Servi a salada em xicaras, com colherinhas, e entáo, fitando Alex rapidamente, flagrei nele um sorriso bobo na cara, tão alegre que nem escondia, me olhando. Nao falei nada, deixei passar, e fomos comer a salada em frente à televisão, de ventilador ligado. Passava uma reprise do Vigilante Rodoviário, e eu nem prestava atençao.
- Posso beijar você?_ disse Alex junto a mim no sofá.
- Não.
Ele riu e eu me irritei, fitando-o.
- O que foi?
- Nada_ ele se limitou a responder.
O episódio do seriado terminou e o canal fechou. Mudamos a frequencia e ficamos vendo um programa repetido, que era uma entrevista com um cantor nacional cafona.
- Se eu te abraçar de novo, você repete aquilo?_ disse Alex ,sem me olhar.
- Aquilo o quê?
Ele riu baixinho e fiquei olhando-o numa impaciencia crescente.
- Marquinhos, Marquinhos..._ disse ele suspirando_ Somos homens adultos e estamos nos comportando como dois garotos de doze anos. Deixe de coisa e faça logo o que voce quer.
- Exatamente! _ falei, ironico_ Quero um uisque, agora. Está servido?

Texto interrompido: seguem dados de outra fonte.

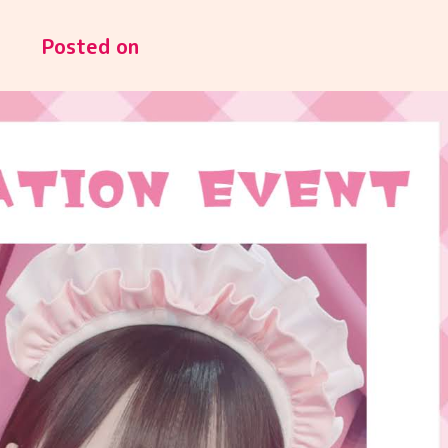
Posted on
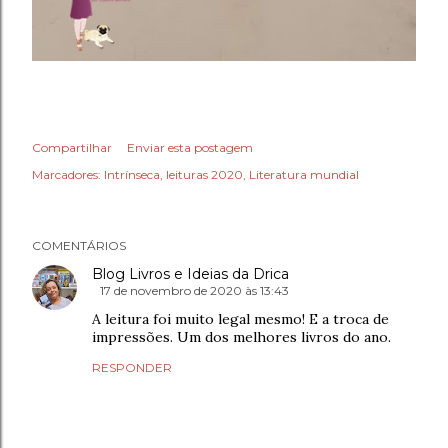
Compartilhar
Enviar esta postagem
Marcadores:
Intrínseca
leituras 2020
Literatura mundial
COMENTÁRIOS
Blog Livros e Ideias da Drica
17 de novembro de 2020 às 13:43
A leitura foi muito legal mesmo! E a troca de
impressões. Um dos melhores livros do ano.
RESPONDER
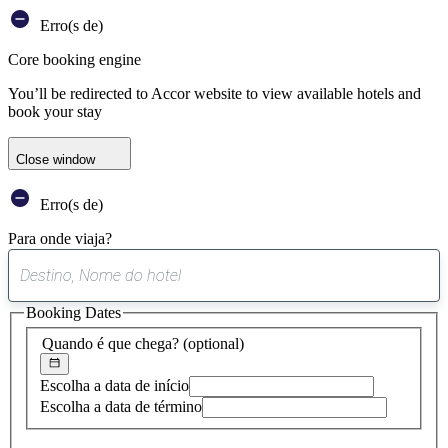
Erro(s de)
Core booking engine
You’ll be redirected to Accor website to view available hotels and
book your stay
Close window
Erro(s de)
Para onde viaja?
0
sugestão
Booking Dates
encontrada
Quando é que chega?
(optional)
Escolha a data de início
Escolha a data de término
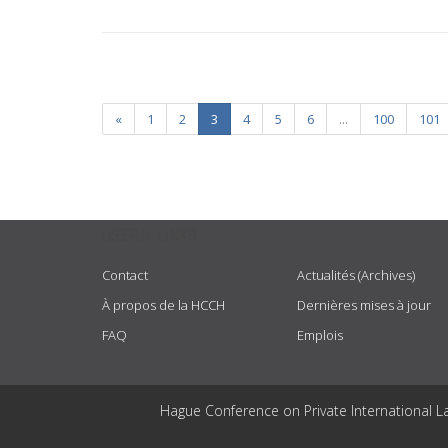
«
1
2
3
4
5
6
...
100
101
USEFUL LINKS
Contact
Actualités (Archives)
À propos de la HCCH
Dernières mises à jour
FAQ
Emplois
Hague Conference on Private International L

Levantei e preparei a bebida, tomando tudo em pé, olhando a TV. Alex sorria consigo, e aquele ar de felicidade dele me exasperava. Comecei a contar que Tony estaria de volta naquela semana.
- Acho bom, porque já estou sentindo falta dele_ falei, vendo o sorriso sumir do rosto de Alex.
Após isso ele não demorou muito e já se despediu. Eram quase duas horas, e a familia dele ainda devia estar festejando o novo ano. Queria ainda participar de parte dos festejos.
Me abraçou de novo, desejando boa noite, e após me soltar ficou alisando meu rosto e cabelos com as pontas dos dedos, sorrindo de leve, num olhar sereno.
- Você aperta meu coraçao nas suas mãos, beija-o, aperta, beija de novo..._ disse ele baixinho_ Mas hoje acho que beijou mais... E vou dormir feliz como um menino. Ei, tem ouvido a nossa música? Do Air Supply...
- Nem tanto..._ fiquei totalmente desconcertado, e me odiei por isso_ As vezes coloco, quando enjoo dos outros LPs. Mas nós não temos uma música!
Ele sorriu e nao respondeu. Me beijou no rosto e saiu, fechando a porta, e por muito tempo permaneci sentado em frente à TV, olhando qualquer coisa que passava, sem prestar real atençao em nada.
Dois dias depois, Tony voltou da viagem que fez com a familia. Veio numa noite chuvosa e quente, sozinho, e com uma noticia sinistra: Zeca tinha morrido na virada do ano.